Ein Eindruck, den Betriebsleiter Roland Neuschil bestätigt. Er arbeitet für den Verein IN VIA, der in Köln seit 13 Jahren Radstationen betreibt und dort in der Regel nicht auf so hohe Auslastungsquoten kommt. 

Nach der Fertigstellung blieb die Radstation zunächst schwach ausgelastet. 

Der Betreiberwechsel vom Verein Fahrrad-Umwelt e.V. zu IN VIA nach einer kurzzeitigen Schließung vor 15 Monaten hatte die Radstation nach ihren anfänglichen Kinderkrankheiten den entscheidenden Schub versetzt.

IN VIA hängte deutlich sichtbare Schilder auf und weitete das Serviceangebot deutlich aus, unter anderem durch eine Fahrradwerkstatt und den Verleih von Rädern. Neben E-Bikes steht jetzt sogar ein Lasten-Pedelec zur Verfügung.

Transportprobleme? Radstation vermieten Lastenpedelec

Die Stadtverwaltung versteht die Radstation tatsächlich als „Mobilstation”, als Verbindungsstück zwischen Bahn, Bus, Leihautos, E-Mobilität und eben dem Radverkehr. Daher sei sie ein wichtiger Bestandteil des Mobilitätskonzeptes und ein wichtiges Puzzleteil in der städtischen Verkehrsplanung, sagt SVB-Chef Schmitz.

Auch der ADFC ist (unter neuer Führung) mit seiner Geschäftsstelle und regelmäßigen Veranstaltungen fest in der Radstation beheimatet und mit der Einrichtung sehr zufrieden.

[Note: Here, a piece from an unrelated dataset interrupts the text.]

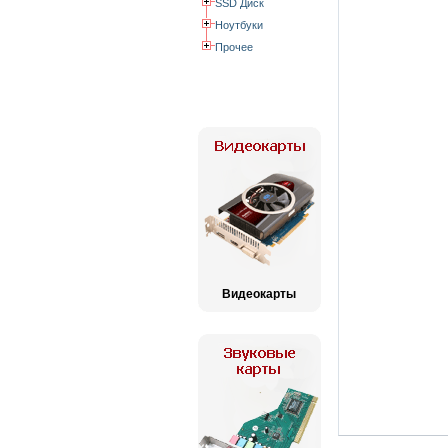
SSD Диск
Ноутбуки
Прочее
Видеокарты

Um den Radverkehr und das Umsteigen zwischen Rad und Bahn oder Bus noch attraktiver zu machen stellt die SVG in den kommenden drei Jahren mit finanzieller Unterstützung der Nahverkehr Rheinland GmbH (NVR) insgesamt 100 abschließbare Fahrradboxen auf – an der S-Bahn-Haltestelle Duckterath  und entlang der Haltestellen der Straßenbahnlinie 1.

Präsentieren das neue Lasten-Pedelec: Bernhard Werheid (ADFC), Roland Neuschil (IN VIA), Willi Schmitz (SVB), Daniel Euler (Mobilitätsmanager der Stadt)

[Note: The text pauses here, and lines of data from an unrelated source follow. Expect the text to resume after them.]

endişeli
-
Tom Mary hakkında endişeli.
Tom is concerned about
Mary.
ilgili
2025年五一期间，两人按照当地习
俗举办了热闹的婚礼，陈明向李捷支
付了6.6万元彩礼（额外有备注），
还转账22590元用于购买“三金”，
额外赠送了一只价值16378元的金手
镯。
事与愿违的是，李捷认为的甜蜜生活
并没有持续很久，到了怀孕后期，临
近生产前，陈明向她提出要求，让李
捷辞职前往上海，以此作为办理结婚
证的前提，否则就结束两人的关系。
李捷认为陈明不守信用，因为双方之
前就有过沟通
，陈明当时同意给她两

Die Vermietung der Fahrradboxen soll ebenfalls IN VIA übernehmen. Betriebsleiter Neuschil sieht Bergisch Gladbach inzwischen als Vorreiter in NRW: „Ob Fahrrad-Parken, -Verleih oder -Reparatur, alle Bereiche zeigen, wie positiv sich die Fahrrad-Mobilität hier entwickelt. Mit dem Lastenrad im Verleih ist die Radstation zusammen mit der Stadt zu einem Vorreiter beim Thema Transport-Mobilität geworden.”

Die Radstation war im Juni 2015 in Betrieb gegangen. Statt der zunächst geplant 700.000 Euro hatte sie am Ende 830.000 Euro gekostet. Das hatte, in Kombination mit der im ersten Jahr schwachen Auslastung, zu heftiger Kritik in der Bevölkerung geführt. 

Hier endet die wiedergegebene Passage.